What is required: Reproduce, character for character, everything in the records from the line containing "## 1. Знайомство з масивами -done" down to the line containing "# Introduction to C#", with both of those lines included.

Extracted records:
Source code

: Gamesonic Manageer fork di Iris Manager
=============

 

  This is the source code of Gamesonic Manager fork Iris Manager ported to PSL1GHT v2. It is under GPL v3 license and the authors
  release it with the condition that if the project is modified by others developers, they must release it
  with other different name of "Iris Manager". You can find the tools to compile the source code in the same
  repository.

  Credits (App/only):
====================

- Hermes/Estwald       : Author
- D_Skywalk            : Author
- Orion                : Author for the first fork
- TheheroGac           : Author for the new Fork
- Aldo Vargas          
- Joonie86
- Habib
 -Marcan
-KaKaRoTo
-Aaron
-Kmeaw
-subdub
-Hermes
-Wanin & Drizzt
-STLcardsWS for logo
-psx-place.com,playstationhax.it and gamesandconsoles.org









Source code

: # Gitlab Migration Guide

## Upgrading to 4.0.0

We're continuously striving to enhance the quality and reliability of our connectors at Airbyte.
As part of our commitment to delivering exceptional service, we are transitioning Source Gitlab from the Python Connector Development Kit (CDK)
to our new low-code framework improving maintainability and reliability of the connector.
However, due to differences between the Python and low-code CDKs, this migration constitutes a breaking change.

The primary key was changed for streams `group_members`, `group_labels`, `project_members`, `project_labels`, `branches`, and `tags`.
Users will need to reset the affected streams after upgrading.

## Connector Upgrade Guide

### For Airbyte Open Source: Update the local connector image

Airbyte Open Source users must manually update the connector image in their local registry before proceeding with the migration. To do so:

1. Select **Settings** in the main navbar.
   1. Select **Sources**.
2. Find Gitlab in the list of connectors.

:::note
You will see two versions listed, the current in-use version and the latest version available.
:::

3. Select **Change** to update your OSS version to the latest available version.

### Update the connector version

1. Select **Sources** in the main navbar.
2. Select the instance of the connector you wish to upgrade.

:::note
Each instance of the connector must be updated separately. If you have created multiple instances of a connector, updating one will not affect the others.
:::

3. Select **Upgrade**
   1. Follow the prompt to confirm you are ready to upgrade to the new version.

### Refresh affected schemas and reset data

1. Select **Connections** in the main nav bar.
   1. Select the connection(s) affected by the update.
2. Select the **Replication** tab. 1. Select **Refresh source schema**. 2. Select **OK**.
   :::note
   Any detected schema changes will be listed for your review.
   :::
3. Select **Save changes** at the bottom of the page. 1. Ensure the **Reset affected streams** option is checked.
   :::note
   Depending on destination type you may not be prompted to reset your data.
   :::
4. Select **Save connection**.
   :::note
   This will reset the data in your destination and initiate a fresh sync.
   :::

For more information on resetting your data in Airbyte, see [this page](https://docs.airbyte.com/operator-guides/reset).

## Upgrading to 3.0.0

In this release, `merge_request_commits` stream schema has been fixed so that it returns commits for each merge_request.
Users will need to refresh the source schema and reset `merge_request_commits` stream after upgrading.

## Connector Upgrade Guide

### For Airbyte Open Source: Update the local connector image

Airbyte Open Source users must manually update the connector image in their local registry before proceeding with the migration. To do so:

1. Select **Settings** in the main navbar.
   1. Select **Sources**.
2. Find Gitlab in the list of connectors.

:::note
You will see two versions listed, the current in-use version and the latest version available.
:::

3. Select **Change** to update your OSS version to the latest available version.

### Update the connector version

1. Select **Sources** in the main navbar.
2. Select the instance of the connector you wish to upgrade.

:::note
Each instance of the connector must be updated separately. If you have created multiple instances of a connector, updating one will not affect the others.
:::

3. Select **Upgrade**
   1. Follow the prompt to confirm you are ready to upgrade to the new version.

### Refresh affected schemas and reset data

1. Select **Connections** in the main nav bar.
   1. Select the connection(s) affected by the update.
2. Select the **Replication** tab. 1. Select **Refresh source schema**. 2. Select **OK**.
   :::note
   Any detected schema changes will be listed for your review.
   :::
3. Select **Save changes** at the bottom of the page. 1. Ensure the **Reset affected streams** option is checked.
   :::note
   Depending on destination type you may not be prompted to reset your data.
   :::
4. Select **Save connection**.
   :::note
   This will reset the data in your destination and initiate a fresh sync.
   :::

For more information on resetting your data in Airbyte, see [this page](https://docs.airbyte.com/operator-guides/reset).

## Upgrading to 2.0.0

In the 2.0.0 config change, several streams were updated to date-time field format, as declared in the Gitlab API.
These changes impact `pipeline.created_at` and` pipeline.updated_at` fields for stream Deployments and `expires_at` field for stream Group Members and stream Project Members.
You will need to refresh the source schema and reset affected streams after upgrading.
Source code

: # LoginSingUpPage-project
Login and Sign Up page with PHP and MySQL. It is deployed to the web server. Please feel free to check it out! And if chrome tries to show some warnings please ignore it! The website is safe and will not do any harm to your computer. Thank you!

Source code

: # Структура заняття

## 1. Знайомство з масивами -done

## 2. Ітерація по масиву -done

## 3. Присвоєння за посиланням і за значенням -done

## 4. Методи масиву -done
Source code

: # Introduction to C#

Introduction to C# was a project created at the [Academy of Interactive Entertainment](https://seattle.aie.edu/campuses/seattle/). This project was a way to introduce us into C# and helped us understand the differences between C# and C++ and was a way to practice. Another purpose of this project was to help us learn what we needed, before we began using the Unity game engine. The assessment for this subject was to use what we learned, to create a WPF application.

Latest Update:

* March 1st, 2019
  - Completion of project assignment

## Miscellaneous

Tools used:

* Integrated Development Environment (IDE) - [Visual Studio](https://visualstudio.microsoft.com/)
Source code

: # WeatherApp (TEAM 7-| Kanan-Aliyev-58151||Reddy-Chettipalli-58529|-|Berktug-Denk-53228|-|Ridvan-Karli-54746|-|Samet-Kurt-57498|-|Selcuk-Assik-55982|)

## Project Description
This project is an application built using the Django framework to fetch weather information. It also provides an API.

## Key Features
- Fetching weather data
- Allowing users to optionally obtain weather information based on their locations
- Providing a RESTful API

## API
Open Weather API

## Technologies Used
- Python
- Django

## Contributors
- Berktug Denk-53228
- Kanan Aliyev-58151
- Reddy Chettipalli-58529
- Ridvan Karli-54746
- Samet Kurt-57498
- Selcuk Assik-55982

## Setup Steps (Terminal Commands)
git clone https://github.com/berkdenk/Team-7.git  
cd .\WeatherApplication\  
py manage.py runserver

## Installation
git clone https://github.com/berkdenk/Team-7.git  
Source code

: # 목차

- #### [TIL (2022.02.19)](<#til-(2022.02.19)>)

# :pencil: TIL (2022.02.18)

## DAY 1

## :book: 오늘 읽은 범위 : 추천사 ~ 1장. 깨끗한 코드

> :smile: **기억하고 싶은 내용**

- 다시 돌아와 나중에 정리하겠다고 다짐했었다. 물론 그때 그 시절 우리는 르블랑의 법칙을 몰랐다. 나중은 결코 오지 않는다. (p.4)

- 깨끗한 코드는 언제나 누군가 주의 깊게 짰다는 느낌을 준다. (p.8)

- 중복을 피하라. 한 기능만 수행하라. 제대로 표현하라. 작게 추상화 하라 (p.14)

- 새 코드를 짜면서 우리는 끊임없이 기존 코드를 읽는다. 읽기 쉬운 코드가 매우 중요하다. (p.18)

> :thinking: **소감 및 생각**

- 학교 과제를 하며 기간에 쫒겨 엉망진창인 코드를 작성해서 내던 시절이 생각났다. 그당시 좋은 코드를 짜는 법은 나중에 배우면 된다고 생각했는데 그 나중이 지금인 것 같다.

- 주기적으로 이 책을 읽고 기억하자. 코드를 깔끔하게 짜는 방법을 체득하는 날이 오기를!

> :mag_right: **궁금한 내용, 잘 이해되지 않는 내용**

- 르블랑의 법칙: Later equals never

Written response:
## 1. Знайомство з масивами -done

## 2. Ітерація по масиву -done

## 3. Присвоєння за посиланням і за значенням -done

## 4. Методи масиву -done
Source code

: # Introduction to C#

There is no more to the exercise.